Description of the task ->
Report, as a single figure, how many lines in the records below include "meters".

(Material provided begins)

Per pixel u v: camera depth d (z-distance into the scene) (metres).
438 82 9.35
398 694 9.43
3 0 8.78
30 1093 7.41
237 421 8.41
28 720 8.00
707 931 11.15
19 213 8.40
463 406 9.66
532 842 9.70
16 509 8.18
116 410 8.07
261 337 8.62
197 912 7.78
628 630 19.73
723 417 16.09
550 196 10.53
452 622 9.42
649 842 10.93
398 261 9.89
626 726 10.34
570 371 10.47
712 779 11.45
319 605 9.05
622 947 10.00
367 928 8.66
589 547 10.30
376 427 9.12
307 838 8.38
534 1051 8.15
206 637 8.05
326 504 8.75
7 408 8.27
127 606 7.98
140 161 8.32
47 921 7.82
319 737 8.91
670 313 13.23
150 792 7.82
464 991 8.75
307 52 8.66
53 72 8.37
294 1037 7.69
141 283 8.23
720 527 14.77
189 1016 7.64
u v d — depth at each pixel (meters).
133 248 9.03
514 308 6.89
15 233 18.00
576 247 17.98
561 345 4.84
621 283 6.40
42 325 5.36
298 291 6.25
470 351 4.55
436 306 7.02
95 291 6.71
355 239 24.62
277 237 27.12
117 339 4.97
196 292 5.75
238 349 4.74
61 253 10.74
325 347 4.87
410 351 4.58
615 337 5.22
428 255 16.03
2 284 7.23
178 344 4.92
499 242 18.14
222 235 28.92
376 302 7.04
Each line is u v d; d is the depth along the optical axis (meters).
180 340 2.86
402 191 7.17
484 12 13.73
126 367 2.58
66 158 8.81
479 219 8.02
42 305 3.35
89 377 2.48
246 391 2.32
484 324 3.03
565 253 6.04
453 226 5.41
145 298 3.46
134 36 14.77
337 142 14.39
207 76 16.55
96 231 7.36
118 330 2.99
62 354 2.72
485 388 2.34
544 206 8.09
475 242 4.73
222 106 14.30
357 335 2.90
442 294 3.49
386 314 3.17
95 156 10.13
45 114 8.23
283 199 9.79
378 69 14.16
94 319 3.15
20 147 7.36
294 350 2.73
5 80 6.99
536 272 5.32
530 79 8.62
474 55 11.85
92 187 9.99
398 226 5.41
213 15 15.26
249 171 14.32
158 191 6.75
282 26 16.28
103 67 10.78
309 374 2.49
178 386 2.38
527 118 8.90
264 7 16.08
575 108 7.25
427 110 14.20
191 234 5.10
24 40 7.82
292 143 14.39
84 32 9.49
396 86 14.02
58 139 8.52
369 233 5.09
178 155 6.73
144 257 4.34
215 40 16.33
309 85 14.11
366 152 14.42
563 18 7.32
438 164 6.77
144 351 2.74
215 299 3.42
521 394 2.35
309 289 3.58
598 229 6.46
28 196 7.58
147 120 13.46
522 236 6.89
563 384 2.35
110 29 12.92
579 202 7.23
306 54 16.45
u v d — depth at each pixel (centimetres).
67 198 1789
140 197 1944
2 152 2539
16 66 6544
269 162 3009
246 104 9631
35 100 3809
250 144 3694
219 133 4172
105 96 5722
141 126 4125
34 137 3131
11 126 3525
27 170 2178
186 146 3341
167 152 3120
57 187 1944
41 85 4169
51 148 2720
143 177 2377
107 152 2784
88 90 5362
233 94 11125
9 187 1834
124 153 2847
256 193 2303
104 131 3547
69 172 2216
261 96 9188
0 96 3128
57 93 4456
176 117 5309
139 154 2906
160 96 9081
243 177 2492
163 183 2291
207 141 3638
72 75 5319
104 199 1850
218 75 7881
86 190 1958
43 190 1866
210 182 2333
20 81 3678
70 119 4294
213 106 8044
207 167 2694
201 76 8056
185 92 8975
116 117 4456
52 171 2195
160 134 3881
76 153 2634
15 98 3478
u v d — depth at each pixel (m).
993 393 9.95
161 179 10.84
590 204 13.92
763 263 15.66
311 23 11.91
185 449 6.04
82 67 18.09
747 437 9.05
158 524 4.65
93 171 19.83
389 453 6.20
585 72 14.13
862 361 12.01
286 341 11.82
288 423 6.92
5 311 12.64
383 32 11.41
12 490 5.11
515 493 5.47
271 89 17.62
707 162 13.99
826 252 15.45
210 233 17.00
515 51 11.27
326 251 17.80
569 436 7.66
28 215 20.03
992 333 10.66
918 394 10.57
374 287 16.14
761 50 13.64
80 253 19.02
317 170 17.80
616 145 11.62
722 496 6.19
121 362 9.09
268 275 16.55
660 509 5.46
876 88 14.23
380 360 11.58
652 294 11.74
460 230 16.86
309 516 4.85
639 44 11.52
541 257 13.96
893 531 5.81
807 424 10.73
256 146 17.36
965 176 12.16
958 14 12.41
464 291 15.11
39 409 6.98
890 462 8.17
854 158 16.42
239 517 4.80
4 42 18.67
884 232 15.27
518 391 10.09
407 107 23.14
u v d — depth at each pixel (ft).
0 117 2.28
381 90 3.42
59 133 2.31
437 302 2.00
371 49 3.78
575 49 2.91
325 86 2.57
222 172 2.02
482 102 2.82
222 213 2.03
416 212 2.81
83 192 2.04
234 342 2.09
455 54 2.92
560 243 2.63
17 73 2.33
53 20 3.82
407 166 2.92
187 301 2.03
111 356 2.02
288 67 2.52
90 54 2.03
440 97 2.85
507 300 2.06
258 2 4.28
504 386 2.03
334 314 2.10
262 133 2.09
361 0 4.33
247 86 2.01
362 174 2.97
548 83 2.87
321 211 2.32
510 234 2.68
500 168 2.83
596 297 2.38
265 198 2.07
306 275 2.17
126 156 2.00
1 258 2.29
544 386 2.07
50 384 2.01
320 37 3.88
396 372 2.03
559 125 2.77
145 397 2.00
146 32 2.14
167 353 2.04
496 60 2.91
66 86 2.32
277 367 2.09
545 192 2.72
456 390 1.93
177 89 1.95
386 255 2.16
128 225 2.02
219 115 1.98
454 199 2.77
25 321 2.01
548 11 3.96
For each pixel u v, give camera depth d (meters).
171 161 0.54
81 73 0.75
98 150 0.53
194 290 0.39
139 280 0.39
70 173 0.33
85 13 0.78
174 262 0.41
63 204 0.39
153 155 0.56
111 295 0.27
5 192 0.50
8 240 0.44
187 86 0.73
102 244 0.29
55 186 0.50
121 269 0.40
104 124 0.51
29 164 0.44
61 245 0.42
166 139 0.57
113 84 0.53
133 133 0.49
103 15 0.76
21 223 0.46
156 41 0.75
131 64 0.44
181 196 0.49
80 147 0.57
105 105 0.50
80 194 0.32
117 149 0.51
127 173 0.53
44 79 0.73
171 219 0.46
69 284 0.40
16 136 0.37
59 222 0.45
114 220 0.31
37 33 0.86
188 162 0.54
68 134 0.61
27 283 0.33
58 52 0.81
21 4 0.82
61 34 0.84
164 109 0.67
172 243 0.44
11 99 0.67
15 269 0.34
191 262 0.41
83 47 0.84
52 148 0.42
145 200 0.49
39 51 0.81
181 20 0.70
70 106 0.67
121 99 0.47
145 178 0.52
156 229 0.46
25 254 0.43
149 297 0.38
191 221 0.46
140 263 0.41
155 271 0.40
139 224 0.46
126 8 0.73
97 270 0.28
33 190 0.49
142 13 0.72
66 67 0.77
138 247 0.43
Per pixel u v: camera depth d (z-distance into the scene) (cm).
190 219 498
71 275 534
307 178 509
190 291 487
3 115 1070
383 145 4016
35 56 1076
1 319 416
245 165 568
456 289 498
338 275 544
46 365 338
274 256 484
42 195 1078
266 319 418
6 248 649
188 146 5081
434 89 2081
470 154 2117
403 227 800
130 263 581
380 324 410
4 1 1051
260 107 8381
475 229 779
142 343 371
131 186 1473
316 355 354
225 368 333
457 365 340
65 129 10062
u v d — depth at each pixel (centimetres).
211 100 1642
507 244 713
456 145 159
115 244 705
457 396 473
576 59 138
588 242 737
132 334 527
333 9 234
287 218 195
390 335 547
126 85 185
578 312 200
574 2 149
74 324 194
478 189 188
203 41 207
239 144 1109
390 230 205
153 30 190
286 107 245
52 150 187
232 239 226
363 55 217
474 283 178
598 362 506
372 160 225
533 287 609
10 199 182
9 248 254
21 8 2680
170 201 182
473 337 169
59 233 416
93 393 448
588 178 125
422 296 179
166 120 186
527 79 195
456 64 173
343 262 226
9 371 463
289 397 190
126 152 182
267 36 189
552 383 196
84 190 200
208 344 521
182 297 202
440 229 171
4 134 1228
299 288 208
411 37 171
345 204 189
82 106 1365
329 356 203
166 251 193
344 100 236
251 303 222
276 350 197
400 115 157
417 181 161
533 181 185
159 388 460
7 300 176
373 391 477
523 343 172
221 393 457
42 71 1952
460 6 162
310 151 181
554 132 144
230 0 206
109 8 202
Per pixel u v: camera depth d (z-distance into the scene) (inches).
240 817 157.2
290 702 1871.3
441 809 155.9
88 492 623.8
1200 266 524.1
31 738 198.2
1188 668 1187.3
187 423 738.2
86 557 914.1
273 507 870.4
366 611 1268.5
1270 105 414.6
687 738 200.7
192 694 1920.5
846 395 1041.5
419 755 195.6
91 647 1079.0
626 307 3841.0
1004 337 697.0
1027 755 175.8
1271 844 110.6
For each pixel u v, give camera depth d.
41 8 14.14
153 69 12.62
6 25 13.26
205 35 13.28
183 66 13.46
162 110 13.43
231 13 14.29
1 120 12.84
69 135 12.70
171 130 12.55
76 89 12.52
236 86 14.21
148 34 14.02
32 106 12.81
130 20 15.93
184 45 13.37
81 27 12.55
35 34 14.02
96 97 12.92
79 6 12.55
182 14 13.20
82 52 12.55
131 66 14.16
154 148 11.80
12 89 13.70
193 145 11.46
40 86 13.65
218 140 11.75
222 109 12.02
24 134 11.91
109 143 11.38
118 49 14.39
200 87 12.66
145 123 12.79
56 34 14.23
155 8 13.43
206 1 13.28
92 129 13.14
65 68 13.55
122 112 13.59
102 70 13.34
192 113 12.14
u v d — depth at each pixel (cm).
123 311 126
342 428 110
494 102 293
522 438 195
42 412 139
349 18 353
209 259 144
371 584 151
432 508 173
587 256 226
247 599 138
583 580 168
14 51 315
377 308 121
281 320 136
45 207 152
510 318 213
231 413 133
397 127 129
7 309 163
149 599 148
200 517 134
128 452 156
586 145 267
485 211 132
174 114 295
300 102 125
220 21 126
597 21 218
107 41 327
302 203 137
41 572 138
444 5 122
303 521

(Material provided ends)

Finished exercise ->
3